EXERCISE AIM: Return exactly and only these lines: the first of the listing through the one containing "mælk, og derefter steges til perfektion.".
══ INPUT RECORDS
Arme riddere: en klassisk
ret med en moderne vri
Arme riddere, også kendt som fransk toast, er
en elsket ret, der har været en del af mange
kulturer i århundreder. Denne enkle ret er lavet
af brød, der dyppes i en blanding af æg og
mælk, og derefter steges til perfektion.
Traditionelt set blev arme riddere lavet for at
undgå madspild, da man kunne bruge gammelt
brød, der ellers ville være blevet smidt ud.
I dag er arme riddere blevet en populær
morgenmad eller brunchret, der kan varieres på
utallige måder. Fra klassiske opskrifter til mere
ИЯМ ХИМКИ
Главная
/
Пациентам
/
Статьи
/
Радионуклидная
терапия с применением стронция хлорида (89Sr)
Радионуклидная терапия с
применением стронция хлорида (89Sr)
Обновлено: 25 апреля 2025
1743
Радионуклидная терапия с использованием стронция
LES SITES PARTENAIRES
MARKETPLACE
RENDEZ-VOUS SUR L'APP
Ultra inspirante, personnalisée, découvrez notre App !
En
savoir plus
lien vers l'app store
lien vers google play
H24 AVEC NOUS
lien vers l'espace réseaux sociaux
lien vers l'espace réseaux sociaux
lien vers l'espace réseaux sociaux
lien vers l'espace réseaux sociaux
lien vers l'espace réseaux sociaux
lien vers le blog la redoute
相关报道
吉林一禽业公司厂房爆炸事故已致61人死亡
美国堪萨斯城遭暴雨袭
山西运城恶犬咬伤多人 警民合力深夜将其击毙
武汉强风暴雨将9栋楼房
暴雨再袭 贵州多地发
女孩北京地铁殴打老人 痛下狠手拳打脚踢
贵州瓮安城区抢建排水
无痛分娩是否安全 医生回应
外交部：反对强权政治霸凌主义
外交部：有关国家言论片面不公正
════
ANSWER SECTION:
Arme riddere: en klassisk
ret med en moderne vri
Arme riddere, også kendt som fransk toast, er
en elsket ret, der har været en del af mange
kulturer i århundreder. Denne enkle ret er lavet
af brød, der dyppes i en blanding af æg og
mælk, og derefter steges til perfektion.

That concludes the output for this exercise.